Questions about the educational fit arose again earlier this month after the college announced its intent to sell its stake in the company. One Middlebury administrator, asking not to be named, said learners showed little interest in programs other than Spanish and English as a second language. From a pedagogical standpoint, the administrator said, those demands were not of that much interest to faculty members at Middlebury, a college that offers programs in Arabic, Hebrew and Portuguese, among other languages.

The college also alluded to those differences in opinion in a press release. “Going forward, MIL will be able to chart its own strategic course without having to balance the different priorities of two owners,” it reads.

Bill Burger, vice president for communications and marketing at Middlebury, was quick to stress that the college neither got into the partnership nor left it primarily for financial reasons.

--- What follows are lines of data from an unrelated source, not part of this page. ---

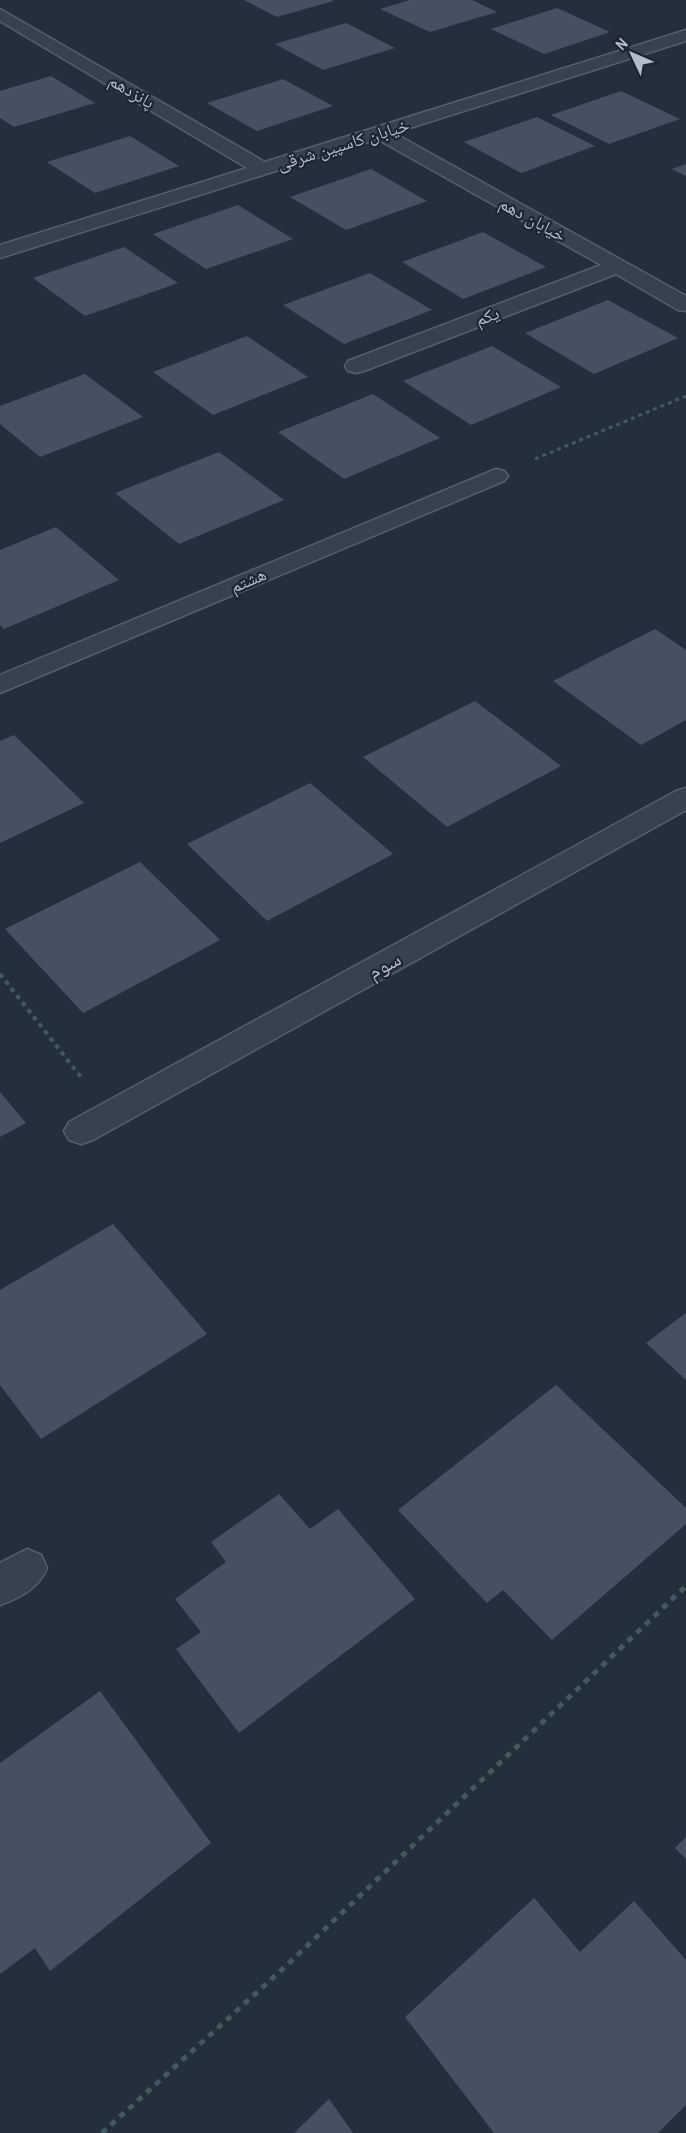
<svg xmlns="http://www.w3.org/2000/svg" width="686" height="2133" viewBox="0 0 686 2133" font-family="'Archivo Narrow','Noto Naskh Arabic',sans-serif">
<rect width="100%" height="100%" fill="#242f3e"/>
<g fill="#455162">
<path d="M 244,0 L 333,0 L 333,1 L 277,17 Z"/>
<path d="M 410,0 L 472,0 L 497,12 L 430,32 L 380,9 Z"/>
<path d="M 557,8 L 610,32 L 544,54 L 491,29 Z"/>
<path d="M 346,23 L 395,48 L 323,70 L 275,44 Z"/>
<path d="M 51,76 L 95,103 L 14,127 L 0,118 L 0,91 Z"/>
<path d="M 283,79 L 333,106 L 257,131 L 207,103 Z"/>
<path d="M 621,91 L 680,119 L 609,144 L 551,115 Z"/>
<path d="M 537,117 L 595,146 L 521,173 L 464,142 Z"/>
<path d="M 130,136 L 179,166 L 95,193 L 47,162 Z"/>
<path d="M 686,164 L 686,176 L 672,169 Z"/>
<path d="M 371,169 L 427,201 L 346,230 L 290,197 Z"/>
<path d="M 238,205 L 293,239 L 206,269 L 153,234 Z"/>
<path d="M 483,232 L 546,267 L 463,299 L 402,262 Z"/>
<path d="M 124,247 L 178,283 L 85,316 L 33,278 Z"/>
<path d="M 370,273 L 432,310 L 344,344 L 283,305 Z"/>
<path d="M 608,300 L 678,338 L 594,374 L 525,333 Z"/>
<path d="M 247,336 L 308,377 L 213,415 L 153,372 Z"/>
<path d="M 492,346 L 561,387 L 471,425 L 403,381 Z"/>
<path d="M 85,374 L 143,417 L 40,457 L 0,424 L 0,406 Z"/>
<path d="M 373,394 L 440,438 L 344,479 L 278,432 Z"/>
<path d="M 219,452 L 284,500 L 179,544 L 115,493 Z"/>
<path d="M 56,527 L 119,580 L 4,629 L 0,625 L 0,550 Z"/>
<path d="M 655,629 L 686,650 L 686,720 L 641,745 L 553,681 Z"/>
<path d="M 475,701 L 561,766 L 447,827 L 363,757 Z"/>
<path d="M 14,735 L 84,803 L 0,843 L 0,741 Z"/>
<path d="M 310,783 L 393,854 L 267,921 L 187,844 Z"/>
<path d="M 140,862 L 220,940 L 83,1013 L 5,929 Z"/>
<path d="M 0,1092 L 26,1123 L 0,1137 Z"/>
<path d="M 113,1224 L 207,1334 L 41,1439 L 0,1385 L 0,1290 Z"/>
<path d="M 686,1313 L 686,1380 L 646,1343 Z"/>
<path d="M 556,1385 L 686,1508 L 686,1524 L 552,1640 L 503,1590 L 487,1603 L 398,1510 Z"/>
<path d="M 279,1494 L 310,1529 L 338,1509 L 415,1599 L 239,1733 L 176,1649 L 201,1632 L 175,1599 L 226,1562 L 211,1542 Z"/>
<path d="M 100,1691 L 211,1843 L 50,1971 L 35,1948 L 0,1974 L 0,1763 Z"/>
<path d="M 686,1837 L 686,1859 L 675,1848 Z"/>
<path d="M 534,1898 L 580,1952 L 634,1901 L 686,1960 L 686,2105 L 658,2133 L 494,2133 L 405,2017 Z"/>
<path d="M 329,2099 L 353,2133 L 294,2133 Z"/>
</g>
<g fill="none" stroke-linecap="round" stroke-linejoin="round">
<g stroke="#565f6c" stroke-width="3">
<g id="minor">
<path d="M 0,9 L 265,162 L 686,30 L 686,41 L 394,133 L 686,296 L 686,311 L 678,310 L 616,274 L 364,371 L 356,373 L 348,371 L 345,366 L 348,361 L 601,265 L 377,139 L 0,258 L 0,245 L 247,168 L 0,21 Z"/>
<path d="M 496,469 L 504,471 L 508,476 L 504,481 L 0,693 L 0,675 Z"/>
<path d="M 686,788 L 686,810 L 93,1140 L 81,1144 L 69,1140 L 64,1131 L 69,1122 L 676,791 Z"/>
<path d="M 27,1549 L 41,1555 L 47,1568 C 39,1588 20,1598 0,1605 L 0,1563 Z"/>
</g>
</g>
<path stroke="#44595c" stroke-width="3" stroke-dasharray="4 4" stroke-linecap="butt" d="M 535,459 L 686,396"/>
<path stroke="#44595c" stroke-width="4" stroke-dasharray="4.5 4.5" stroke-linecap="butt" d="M 0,974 L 81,1077"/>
<path stroke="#44595c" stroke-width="5" stroke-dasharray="6 6" stroke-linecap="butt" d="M 102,2133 L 287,1965 L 686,1586"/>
<use href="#minor" fill="#38414e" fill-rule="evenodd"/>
</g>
<g text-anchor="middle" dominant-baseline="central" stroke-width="4.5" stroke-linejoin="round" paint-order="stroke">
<g font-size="18" fill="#b4bcc9" stroke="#1d2633">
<text transform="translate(132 91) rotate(31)">پانزدهم</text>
<text transform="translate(343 144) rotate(-17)">خیابان کاسپین شرقی</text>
<text transform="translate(533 219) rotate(29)">خیابان دهم</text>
<text transform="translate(487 316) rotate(-21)">یکم</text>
<text transform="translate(248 580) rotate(-23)">هشتم</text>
</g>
<g font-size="21" fill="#b4bcc9" stroke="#1d2633">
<text transform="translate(384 965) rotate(-29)">سوم</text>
</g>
</g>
<g transform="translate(632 54) rotate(314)" stroke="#1d2633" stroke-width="4.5" paint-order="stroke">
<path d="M0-4.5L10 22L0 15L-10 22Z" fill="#b4bcc9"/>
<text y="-9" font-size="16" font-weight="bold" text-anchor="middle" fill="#b4bcc9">N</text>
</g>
</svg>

“We invested for a number of reasons,” Burger said. “The additional revenue stream was not the primary driver. The primary driver was really to get involved in a way that would allow Middlebury to learn firsthand how different methods of online language education would work from a product standpoint and in the marketplace.”

The college invested a total of $5 million into MIL, Burger said, adding, “We are confident that the current value of our share in the company exceeds the amount we invested.”

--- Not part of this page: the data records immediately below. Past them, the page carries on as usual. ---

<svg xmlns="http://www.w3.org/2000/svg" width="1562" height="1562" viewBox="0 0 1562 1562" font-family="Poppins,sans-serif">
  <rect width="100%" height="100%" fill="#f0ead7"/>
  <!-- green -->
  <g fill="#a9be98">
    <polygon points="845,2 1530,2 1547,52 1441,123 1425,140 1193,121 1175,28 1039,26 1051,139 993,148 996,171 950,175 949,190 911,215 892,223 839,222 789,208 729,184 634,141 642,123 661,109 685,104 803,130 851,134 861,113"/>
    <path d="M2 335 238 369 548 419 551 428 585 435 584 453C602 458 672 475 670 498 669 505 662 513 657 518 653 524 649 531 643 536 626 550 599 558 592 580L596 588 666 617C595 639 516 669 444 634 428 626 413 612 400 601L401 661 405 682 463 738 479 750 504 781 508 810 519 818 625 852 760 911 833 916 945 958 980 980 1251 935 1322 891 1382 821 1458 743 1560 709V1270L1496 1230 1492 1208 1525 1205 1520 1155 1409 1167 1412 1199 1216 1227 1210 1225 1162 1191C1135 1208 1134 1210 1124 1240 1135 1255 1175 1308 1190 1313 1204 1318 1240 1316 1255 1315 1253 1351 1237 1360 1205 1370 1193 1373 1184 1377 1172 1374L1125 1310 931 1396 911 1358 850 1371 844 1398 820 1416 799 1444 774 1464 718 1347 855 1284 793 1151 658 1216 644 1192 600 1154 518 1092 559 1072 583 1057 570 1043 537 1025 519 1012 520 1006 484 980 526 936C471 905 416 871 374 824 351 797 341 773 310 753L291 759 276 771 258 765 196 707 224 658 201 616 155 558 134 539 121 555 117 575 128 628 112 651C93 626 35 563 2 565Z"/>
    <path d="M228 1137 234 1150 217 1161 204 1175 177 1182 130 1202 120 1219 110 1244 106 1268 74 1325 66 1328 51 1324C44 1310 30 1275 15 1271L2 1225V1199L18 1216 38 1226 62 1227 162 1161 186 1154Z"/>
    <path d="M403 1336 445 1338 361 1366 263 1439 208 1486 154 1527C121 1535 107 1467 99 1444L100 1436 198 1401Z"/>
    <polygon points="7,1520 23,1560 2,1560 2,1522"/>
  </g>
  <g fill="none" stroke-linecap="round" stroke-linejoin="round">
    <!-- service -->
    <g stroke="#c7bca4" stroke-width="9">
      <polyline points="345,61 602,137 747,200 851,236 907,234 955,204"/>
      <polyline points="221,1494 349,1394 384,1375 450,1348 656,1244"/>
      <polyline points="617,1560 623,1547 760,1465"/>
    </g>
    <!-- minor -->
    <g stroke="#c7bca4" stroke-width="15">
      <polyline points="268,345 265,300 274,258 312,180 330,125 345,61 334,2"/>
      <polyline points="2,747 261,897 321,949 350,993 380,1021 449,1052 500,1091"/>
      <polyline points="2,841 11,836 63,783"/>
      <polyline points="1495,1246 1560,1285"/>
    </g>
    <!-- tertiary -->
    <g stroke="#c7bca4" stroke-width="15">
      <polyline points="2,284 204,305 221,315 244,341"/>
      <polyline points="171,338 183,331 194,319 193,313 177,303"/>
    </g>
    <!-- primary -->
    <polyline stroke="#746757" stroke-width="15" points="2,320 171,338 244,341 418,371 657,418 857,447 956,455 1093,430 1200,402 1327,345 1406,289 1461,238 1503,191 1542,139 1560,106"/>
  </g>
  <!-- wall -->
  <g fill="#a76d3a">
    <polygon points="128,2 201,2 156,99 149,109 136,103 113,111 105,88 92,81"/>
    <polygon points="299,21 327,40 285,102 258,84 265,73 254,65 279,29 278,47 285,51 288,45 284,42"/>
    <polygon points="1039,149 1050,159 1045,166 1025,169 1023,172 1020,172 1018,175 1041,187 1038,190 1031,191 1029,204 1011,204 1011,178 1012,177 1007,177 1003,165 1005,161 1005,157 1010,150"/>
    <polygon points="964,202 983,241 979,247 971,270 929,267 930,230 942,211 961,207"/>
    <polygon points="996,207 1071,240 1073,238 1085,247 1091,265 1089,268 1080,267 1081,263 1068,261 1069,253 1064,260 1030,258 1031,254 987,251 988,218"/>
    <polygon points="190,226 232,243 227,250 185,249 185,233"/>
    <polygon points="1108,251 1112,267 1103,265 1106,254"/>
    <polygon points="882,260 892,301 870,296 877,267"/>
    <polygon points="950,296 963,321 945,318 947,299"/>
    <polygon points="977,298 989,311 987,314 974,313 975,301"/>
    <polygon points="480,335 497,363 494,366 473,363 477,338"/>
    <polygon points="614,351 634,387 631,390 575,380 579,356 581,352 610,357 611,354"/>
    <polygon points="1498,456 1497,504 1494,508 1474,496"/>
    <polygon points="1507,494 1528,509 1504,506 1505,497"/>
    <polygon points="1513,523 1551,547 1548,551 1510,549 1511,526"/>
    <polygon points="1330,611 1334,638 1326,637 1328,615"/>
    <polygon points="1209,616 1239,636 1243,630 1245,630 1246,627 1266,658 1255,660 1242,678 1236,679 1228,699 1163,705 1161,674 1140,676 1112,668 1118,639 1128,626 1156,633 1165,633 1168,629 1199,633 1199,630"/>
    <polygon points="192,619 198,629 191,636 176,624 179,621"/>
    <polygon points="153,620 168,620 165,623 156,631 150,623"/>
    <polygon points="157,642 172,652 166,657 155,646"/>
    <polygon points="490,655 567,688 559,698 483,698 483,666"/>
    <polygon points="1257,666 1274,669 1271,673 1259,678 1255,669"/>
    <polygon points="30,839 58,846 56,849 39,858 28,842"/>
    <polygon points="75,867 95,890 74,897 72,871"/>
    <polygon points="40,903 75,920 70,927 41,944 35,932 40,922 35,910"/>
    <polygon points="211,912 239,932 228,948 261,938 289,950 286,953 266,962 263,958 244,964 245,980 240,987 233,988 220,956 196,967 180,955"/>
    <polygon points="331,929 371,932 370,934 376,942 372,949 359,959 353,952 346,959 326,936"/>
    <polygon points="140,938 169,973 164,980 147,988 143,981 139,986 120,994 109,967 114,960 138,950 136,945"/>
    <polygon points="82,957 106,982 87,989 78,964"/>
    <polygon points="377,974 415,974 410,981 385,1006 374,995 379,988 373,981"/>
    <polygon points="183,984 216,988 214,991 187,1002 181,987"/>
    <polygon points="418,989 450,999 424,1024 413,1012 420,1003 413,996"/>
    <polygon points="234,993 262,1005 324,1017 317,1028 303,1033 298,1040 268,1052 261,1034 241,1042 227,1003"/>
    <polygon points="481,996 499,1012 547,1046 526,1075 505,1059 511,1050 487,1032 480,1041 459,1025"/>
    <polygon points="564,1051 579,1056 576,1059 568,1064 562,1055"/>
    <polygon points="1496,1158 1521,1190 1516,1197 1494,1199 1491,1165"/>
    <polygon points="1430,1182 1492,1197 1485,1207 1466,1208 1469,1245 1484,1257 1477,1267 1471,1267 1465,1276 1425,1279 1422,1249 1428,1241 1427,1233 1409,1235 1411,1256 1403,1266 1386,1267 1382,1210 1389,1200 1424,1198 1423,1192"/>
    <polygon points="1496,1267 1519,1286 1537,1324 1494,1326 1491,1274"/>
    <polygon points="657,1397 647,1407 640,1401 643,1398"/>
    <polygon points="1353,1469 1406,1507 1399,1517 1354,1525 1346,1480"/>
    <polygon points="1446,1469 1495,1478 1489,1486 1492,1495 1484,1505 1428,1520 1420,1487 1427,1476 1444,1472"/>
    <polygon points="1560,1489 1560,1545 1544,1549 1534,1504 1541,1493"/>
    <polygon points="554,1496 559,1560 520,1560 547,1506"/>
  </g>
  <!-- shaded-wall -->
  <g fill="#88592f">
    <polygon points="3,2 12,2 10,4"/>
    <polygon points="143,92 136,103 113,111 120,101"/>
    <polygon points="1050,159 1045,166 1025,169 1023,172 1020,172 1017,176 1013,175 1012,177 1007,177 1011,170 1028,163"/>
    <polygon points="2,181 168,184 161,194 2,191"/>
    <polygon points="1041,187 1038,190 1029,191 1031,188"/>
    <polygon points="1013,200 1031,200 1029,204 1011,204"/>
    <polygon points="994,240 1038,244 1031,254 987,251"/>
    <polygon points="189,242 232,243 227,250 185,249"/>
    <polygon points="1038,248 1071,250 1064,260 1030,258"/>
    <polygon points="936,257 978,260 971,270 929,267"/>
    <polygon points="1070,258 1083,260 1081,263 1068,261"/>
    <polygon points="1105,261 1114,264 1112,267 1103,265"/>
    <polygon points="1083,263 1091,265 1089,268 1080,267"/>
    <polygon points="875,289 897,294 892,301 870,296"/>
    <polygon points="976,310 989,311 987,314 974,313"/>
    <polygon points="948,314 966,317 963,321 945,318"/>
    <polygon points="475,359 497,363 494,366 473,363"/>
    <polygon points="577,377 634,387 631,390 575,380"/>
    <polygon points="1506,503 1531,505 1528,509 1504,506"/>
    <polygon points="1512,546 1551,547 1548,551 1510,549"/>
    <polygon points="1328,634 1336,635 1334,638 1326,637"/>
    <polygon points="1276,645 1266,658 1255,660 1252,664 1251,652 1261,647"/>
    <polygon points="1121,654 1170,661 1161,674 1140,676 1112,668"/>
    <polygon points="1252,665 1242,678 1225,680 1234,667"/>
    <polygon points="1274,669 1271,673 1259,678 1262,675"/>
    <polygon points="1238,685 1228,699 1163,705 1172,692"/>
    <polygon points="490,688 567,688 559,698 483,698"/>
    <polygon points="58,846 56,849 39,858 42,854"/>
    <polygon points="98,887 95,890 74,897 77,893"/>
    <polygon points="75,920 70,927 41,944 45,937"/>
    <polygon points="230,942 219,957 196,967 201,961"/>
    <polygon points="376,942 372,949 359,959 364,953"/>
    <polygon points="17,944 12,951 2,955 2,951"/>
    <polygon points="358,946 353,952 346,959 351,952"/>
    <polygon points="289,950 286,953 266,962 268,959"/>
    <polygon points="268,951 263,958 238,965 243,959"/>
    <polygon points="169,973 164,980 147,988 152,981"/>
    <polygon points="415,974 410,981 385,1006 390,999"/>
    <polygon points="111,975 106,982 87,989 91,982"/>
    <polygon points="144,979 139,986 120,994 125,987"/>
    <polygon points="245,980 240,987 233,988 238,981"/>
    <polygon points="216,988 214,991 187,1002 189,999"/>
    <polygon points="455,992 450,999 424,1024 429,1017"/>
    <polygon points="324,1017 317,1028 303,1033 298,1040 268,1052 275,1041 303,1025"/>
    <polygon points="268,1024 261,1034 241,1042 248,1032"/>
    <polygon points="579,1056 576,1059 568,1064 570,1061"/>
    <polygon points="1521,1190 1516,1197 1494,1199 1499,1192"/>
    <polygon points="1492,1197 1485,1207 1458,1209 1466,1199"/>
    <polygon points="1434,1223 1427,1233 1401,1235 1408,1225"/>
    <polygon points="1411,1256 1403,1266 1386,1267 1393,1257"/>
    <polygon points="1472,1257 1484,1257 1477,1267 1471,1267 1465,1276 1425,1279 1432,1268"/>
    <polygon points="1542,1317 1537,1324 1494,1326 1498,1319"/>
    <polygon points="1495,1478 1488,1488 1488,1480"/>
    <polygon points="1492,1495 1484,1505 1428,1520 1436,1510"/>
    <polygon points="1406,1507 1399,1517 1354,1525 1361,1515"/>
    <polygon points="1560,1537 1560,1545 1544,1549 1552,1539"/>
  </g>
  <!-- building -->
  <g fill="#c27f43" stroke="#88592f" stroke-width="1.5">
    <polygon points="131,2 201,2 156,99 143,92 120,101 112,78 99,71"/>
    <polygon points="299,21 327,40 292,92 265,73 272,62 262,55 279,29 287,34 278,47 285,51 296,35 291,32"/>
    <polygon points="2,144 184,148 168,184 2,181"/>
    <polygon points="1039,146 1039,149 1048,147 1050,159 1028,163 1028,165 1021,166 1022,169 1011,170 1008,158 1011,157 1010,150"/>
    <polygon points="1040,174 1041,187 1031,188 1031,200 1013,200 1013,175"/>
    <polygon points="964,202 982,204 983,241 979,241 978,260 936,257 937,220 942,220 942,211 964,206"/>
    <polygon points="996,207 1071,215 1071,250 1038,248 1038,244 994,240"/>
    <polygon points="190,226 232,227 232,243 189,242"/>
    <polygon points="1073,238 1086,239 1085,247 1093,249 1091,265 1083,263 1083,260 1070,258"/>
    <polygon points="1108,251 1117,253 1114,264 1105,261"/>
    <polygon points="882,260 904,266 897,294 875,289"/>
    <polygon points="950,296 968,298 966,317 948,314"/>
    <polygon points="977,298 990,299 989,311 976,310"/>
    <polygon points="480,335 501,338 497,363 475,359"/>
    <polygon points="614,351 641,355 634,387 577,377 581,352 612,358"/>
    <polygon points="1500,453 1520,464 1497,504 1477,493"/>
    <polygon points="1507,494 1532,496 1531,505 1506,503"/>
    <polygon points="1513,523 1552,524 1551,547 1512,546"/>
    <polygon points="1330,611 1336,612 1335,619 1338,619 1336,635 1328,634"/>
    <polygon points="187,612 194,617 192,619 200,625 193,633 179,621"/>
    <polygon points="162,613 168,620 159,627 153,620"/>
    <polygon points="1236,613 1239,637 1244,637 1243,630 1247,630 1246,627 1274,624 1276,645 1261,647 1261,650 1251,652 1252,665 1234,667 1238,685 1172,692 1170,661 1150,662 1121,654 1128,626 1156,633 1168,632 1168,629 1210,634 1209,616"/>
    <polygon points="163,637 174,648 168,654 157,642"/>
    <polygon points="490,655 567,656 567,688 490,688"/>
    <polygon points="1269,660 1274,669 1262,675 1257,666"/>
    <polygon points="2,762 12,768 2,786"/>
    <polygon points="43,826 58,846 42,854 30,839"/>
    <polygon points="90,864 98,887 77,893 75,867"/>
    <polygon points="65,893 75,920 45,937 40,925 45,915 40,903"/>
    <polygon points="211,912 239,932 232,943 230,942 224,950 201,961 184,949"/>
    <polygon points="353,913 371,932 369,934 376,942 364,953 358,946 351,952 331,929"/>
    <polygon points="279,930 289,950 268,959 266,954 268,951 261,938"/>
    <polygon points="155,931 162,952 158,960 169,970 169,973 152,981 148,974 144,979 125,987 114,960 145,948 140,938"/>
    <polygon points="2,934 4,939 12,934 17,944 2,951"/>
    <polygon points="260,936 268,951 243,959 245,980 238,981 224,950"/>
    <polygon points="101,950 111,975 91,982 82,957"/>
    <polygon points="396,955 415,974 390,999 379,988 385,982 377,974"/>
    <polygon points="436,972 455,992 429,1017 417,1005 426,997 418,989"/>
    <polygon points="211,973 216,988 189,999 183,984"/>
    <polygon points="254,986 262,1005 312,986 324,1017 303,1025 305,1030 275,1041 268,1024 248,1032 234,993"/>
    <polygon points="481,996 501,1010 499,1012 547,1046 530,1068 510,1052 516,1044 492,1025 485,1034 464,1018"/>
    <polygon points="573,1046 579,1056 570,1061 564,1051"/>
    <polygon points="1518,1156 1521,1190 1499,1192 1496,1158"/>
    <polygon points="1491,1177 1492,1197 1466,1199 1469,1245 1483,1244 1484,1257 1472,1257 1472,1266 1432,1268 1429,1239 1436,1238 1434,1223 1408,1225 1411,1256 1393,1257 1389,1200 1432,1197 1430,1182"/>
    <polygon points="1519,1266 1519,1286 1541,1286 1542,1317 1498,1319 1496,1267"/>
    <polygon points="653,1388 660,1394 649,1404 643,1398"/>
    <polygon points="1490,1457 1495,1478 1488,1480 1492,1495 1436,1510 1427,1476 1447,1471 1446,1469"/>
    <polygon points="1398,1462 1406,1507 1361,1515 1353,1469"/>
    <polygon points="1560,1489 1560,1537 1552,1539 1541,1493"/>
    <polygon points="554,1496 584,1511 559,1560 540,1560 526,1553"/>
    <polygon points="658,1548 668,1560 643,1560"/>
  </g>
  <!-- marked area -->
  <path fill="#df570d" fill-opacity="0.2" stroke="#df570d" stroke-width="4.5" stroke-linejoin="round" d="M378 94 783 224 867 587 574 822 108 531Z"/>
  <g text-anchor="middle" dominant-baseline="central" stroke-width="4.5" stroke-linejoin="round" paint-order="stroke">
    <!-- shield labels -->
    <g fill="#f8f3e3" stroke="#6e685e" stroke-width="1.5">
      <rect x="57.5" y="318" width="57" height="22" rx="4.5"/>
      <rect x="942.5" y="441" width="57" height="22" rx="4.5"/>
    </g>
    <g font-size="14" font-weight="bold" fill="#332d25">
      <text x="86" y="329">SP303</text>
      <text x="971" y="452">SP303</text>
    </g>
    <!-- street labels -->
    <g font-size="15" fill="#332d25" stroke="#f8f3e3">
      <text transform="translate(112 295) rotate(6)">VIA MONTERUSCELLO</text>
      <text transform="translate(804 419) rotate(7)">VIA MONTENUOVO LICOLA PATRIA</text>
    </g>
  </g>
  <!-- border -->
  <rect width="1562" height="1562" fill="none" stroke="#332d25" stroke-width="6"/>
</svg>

Neither does the sale represent Middlebury backing off from online education, Burger said. The college recently hired Amy Collier, a key player in Stanford University’s many online education experiments, to fill the role of associate provost for digital learning. Collier previously served as Stanford’s director of digital learning initiatives, among other roles.

“We are definitely beefing up our plans to pursue a number of digital learning initiatives, and Amy will be a key player in making that happen,” Burger said. Collier declined further comment.

Before the sale can go through, however, Middlebury and K12 need to settle on how to wind down the partnership. That includes deciding what the company will be known as in the future. Middlebury signed a licensing agreement with K12 in which it traded the use of its name for the right to review content before it hit the market. The agreement is still valid after the sale, but Middlebury may not want its name associated with a company it doesn't own a stake in.

Both the college and the company said they expect that issue to be resolved in the coming months, and that no naming decision has been made yet. The sale is expected to close before the end of the year, spokespeople for both parties said.